Para ilustrar essa perspectiva, ela cita a fala da ministra Anielle Franco a cerca do tema e as críticas diante disso.  “Há um falso entendimento que os desastres ambientais (que são socioambientais) são “democraticamente” distribuídos. O que não é verdade. Como mencionei, eles recaem fortemente sobre determinados grupos étnicos e mais vulneráveis. Reconhecer sua existência, penso ser um passo fundamental.” Nesse caminho, estratégias de combates são pautadas. “Outro aspecto é adoção de medidas rigorosas de controle e punição a empresas com forte capacidade de gerar impactos ambientais. Campanhas educativas e de conscientização. Investimento em saneamento básico. Participação efetiva das comunidades atingidas em políticas e ações direcionadas ao enfrentamento dos impactos ambientais”, ela enumera.

Pesquisa expõe o racismo ambiental em JF

Na pesquisa de doutorado realizada por ele, o racismo ambiental está associado a indicadores como raça, classe social e segregação urbana. Ele chama atenção para que o debate sobre as áreas de risco seja atravessado também por uma abordagem étnico racial de quem ocupa esses locais. O objetivo, segundo ele, é jogar luz nessas questões, “que não podem ser vistas exclusivamente como naturais”.

“O próprio mapeamento desenvolvido pela Defesa Civil, em que são considerados fatores como: número de ocorrências registradas, tipo de solo, declividade e grau de ocupação revelam algo marcante. Quando o mapa é observado, há diferença entre a região central de Juiz de Fora e os bairros do entorno, localizados na margem direita do Rio Paraibuna, com os bairros da Zona Leste, que estão na margem esquerda. No último caso, ele aponta que a ocupação das áreas de risco é historicamente realizada pela população majoritariamente negra.

PUBLICIDADE

Articulação entre setores

A doutora em Saneamento, Meio Ambiente e Recursos Hídricos Nathalia Roland reitera a necessidade de uma interlocução entre a engenharia e as demais áreas das ciências humanas em que o conceito de “racismo ambiental” é debatido. “Na área de engenharia é muito comum uma abordagem tecnocêntrica, bastante voltada à execução de obras físicas. No entanto, além das obras, são necessárias também medidas de gestão, relacionadas à sustentabilidade das políticas públicas”, explica, sobre um possível caminho para que as populações mais vulneráveis sejam atendidas pelos serviços públicos.

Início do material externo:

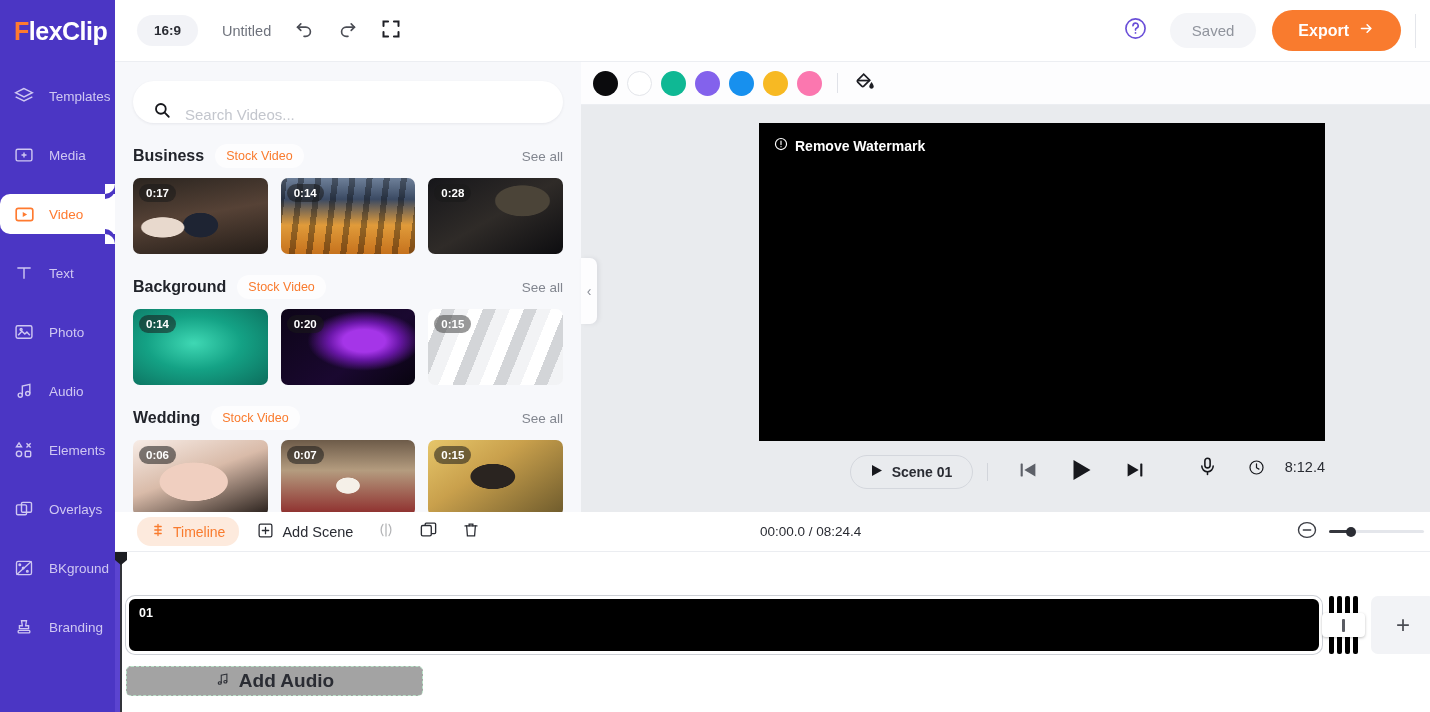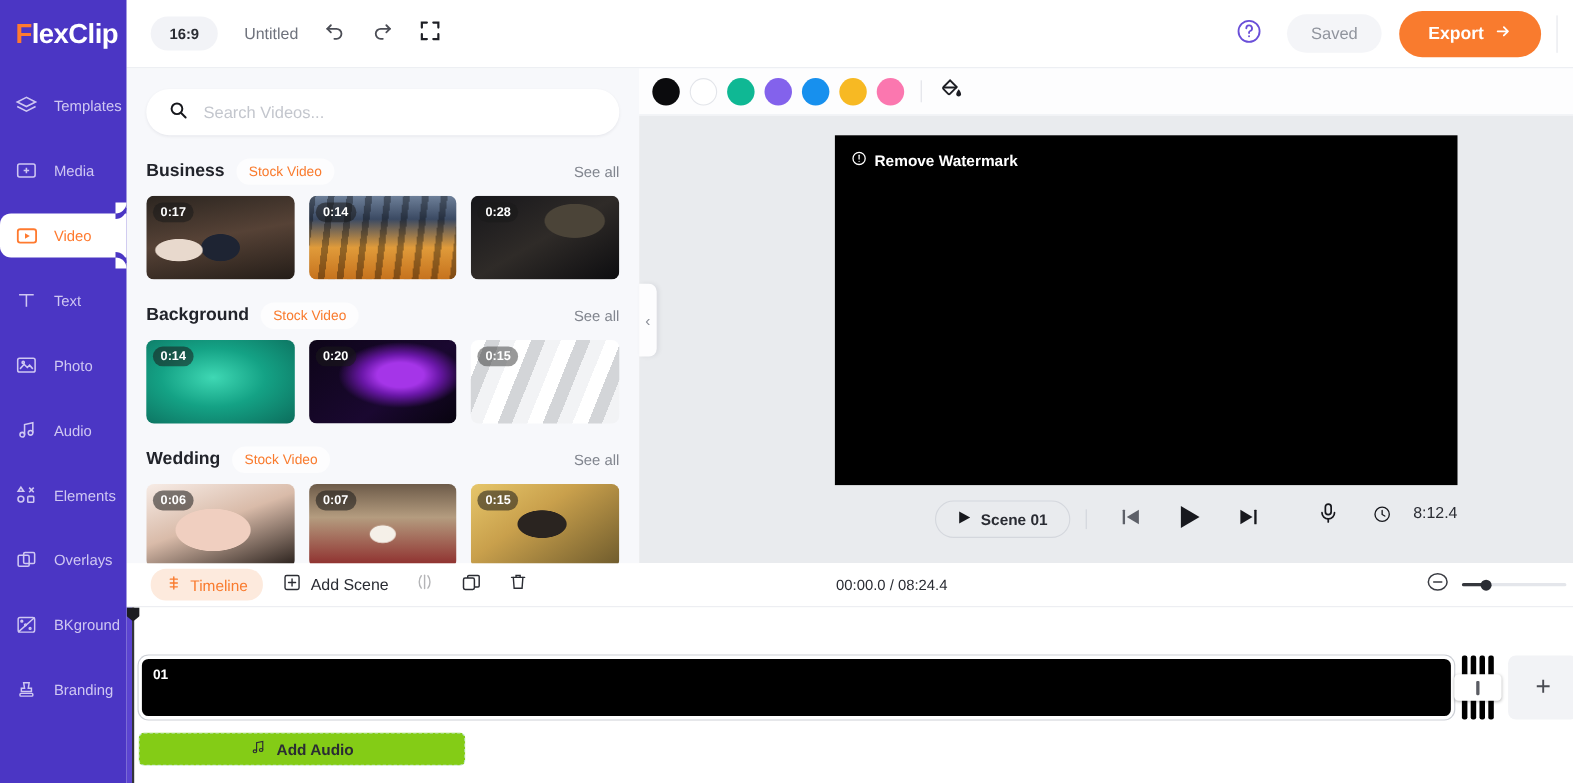"Search Videos..." .search-box { align-items: center -> flex-end }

No que tange a ação de órgãos públicos, a identificação das particularidades dos locais, bem como as pessoas em áreas de vulnerabilidade social serem prioritárias são alguns dos aspectos apresentados pela professora de Engenharia Sanitária e Ambiental, da Universidade Federal de Juiz de Fora (UFJF). Ela indica o reconhecimento dos déficits como um pilar para que as políticas públicas sejam desenvolvidas a partir disso.